# Fishing at night in Ole River



## Chiefsway (Aug 15, 2009)

I live in Perdido Key and plan to do some night fishing under the dock lights on the south side of Ono Island. Is the tide a factor in determining when to fish? I am in FL butonly about 1.5 miles from the Perdido. I have the option of fishing in a Kayak or in a 17' Cape Horn which doesn't have a trolling motor. Which do you thing would be the best?

Thanks for your suggestions.


----------



## fred (Dec 28, 2008)

In my experience there, they bite best on a falling tide. I'd use the 'yak unless you want to anchor the boat and wait for the fish to regroup after the engine noise.
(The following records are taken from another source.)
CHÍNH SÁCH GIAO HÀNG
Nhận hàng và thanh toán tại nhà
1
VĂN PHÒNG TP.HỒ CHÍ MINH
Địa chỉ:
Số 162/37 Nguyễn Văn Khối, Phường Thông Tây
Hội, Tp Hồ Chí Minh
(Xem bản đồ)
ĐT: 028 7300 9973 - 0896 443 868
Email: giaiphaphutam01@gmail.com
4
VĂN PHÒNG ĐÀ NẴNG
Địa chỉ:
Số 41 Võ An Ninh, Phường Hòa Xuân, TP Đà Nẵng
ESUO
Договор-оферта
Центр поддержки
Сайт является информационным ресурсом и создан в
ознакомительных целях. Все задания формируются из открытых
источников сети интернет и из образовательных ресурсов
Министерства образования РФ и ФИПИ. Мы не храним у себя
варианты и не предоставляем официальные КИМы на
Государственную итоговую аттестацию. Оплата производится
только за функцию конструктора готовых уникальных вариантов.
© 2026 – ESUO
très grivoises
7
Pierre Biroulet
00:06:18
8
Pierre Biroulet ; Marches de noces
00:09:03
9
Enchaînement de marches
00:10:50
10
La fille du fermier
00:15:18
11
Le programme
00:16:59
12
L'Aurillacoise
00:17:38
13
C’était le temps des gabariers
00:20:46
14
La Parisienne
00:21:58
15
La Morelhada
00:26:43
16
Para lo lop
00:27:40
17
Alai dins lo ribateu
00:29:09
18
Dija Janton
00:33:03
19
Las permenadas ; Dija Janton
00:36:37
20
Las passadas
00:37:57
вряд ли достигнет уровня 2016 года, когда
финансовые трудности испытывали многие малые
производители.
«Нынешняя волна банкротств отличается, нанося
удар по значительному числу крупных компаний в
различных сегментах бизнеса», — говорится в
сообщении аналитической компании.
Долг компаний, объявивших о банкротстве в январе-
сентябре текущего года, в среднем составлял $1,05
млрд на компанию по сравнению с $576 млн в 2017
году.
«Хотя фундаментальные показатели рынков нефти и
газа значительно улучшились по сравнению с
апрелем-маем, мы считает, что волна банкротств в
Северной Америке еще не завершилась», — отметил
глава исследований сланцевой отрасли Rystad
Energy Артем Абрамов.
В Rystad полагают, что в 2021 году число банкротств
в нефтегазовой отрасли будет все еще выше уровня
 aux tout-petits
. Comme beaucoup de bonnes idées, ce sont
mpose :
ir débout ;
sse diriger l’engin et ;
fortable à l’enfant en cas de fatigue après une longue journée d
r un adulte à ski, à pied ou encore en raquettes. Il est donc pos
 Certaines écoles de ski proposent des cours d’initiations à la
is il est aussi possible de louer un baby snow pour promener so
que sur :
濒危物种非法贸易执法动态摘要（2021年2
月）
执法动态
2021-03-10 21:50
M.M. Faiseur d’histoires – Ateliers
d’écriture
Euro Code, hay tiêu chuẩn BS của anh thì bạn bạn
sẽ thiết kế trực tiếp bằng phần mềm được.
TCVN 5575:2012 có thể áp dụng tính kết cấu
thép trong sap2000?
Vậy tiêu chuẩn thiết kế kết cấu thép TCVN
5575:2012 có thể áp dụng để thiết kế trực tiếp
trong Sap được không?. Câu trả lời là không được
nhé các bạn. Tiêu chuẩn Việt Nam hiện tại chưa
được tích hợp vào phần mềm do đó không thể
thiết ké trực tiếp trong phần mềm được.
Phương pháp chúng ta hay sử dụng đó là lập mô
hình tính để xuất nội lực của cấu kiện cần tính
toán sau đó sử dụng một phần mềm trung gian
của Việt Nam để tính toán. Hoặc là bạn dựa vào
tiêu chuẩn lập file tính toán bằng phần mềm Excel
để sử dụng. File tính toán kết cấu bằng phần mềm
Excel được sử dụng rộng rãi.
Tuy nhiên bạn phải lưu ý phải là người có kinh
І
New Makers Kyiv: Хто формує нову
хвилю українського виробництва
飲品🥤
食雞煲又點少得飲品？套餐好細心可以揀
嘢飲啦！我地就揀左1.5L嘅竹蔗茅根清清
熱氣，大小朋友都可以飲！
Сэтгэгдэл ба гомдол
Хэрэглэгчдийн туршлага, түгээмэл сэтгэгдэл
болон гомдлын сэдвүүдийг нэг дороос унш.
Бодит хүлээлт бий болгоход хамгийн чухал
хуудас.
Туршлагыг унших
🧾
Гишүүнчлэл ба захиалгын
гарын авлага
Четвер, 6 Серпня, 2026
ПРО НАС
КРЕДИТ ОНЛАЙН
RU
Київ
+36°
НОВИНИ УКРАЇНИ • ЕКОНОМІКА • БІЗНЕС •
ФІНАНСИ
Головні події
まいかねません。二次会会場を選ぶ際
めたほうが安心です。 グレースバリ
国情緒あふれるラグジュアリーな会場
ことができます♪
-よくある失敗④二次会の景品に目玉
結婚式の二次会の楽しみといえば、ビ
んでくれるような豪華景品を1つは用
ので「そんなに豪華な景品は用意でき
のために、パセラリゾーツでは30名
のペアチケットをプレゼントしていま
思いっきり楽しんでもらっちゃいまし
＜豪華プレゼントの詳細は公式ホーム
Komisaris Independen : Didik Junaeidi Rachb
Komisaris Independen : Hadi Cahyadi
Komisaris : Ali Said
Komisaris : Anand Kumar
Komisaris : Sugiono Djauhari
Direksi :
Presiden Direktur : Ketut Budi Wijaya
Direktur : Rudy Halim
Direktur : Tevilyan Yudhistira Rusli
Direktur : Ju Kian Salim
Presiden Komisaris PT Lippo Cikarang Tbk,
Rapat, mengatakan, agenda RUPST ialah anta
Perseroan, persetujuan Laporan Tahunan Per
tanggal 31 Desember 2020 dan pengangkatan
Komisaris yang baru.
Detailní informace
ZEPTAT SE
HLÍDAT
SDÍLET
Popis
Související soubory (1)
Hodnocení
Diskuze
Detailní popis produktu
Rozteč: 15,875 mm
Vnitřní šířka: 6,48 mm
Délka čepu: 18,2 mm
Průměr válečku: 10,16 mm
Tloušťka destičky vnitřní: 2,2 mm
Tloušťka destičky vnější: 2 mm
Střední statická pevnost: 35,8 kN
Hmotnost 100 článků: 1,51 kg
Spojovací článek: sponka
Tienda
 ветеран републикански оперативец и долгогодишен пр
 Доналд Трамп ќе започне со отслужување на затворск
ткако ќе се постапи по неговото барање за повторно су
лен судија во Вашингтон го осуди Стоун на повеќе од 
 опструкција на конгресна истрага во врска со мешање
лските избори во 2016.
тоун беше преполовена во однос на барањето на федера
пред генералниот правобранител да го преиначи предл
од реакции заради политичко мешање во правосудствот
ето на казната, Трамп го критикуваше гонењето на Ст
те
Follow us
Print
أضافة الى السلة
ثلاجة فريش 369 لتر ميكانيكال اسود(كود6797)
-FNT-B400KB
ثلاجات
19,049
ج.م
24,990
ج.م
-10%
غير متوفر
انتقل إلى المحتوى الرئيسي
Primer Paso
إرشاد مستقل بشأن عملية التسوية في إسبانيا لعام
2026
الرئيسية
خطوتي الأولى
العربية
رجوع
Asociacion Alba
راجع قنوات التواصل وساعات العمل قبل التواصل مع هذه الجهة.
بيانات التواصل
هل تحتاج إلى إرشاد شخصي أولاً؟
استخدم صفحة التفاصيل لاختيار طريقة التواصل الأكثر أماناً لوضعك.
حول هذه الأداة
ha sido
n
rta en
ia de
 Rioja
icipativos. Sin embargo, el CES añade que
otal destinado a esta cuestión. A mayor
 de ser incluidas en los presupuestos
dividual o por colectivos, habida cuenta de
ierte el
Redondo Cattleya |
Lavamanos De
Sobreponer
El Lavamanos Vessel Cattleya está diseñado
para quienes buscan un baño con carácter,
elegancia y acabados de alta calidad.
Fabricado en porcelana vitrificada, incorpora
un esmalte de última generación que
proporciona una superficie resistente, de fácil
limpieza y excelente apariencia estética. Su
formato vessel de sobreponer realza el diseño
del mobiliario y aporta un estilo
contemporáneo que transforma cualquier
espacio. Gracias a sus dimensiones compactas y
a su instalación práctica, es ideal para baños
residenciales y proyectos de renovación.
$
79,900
Light line and a sensitive rod, some of the pickups are really light.


----------



## Chiefsway (Aug 15, 2009)

Thanks for your suggestions and I am leaning on using the yak since the last time out I used the boat and just drifted with the current. Does anyone know which tide report would be most accurate for this area? Is there a tide report for Perdido Pass and where can I find it?

Thanks


----------



## studter (Apr 1, 2009)

http://www.outdooralabama.com/fishing/saltwater/tides-weather/2009_tides.pdf

it says up in the top corner to add & subtract for Perdido Pass. Most bait shops in the area has this little cool hand out all the whole years tidal forecast. I love it as I don't fish in the area much and it has tons of local fishing info in it...


----------



## Chiefsway (Aug 15, 2009)

Thanks, that's a good resource.


----------



## Jighead (Feb 11, 2009)

Be carefull in the yak!!!! The lights around the docks and the lights on the condos make it extremely difficult distinguish boat from reflection in that area. I'm sure you know that but just in case you didn't. I really scared myself out there one night by almostrunning someone over.


----------



## Chiefsway (Aug 15, 2009)

Thanks for the reminder and I will definitely be in the defensive yaking mode especially this busy weekend. I usually don't go out until after 10:00 pm and boat traffic is usually slow by then.


----------



## Jighead (Feb 11, 2009)

I forgot to make my fishing comment.... I've never noticed a huge different in incoming and outgoing tide in that area at night, but I have notice the water needs to be moving. Some of the best nights I've had is when the current is push you one way the wind is blowing the other. Don't know why but we noticed it more than once.


----------



## sunnh2o (Jul 28, 2009)

ALL THE INFO LOOKS PRETTY GOOD. ANOTHER GOOD SITE IS THE OBA SITE IT HAS THE SAMETIDE LINKS AND WEATHER ALL ON THE SAME PAGE. IT ALSO HAS A REAL TIME TIDE GAUGE FOR THE PASS. I FISH THAT AREA ALL THE TIME AND MOSTLY USE MIRROLURES AND STRIKE KING RAGE TAILS. I NEVER USE LIVE BAIT AND NEVER HAVE A PROBLEM CATCHING, PLUS NO HASSLE OF GETTING BAIT AND KEEPIN IT LIVE ESPEC. IN A YAK.


----------



## Coastie (May 9, 2008)

What kind of mirrorlures? Also what is that strike king?


----------



## Chiefsway (Aug 15, 2009)

The OBA site sounds like another good resource. Can you post a link to this site?

Thanks


----------



## sunnh2o (Jul 28, 2009)

http://WWW.ORANGEBEACH.WS/NEWSWEATHER/ORANGE_BEACH_WEATHER.HTML#TIDECHARTS


----------



## Chiefsway (Aug 15, 2009)

Another great resource, thanks.

I did go out last night about 11:00 on a falling tide in the yak and caught 10 white trout but no specs on Gulp jerkbait and Gulp New Penny shrimp. The wind was too strong to cast very far without loosing my bait to the docks so I caught the trout almost at the yak. Didn't stay but about an hour.


----------